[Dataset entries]
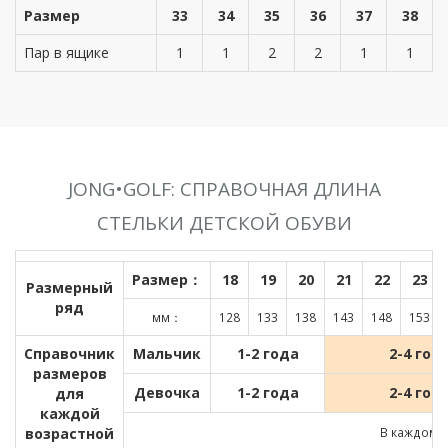
Размер
33
34
35
36
37
38
Пар в ящике
1
1
2
2
1
1
JONG•GOLF: СПРАВОЧНАЯ ДЛИНА
СТЕЛЬКИ ДЕТСКОЙ ОБУВИ
Размер：
18
19
20
21
22
23
Размерный
ряд
мм：
128
133
138
143
148
153
Справочник
Мальчик
1-2 года
2-4 год
размеров
Девочка
1-2 года
2-4 год
для
каждой
возрастной
В каждом д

» **Exercise brief**:
Restate the data above word for word, omitting every picture.

» **Result**:
Размер
33
34
35
36
37
38
Пар в ящике
1
1
2
2
1
1
JONG•GOLF: СПРАВОЧНАЯ ДЛИНА
СТЕЛЬКИ ДЕТСКОЙ ОБУВИ
Размер：
18
19
20
21
22
23
Размерный
ряд
мм：
128
133
138
143
148
153
Справочник
Мальчик
1-2 года
2-4 год
размеров
Девочка
1-2 года
2-4 год
для
каждой
возрастной
В каждом д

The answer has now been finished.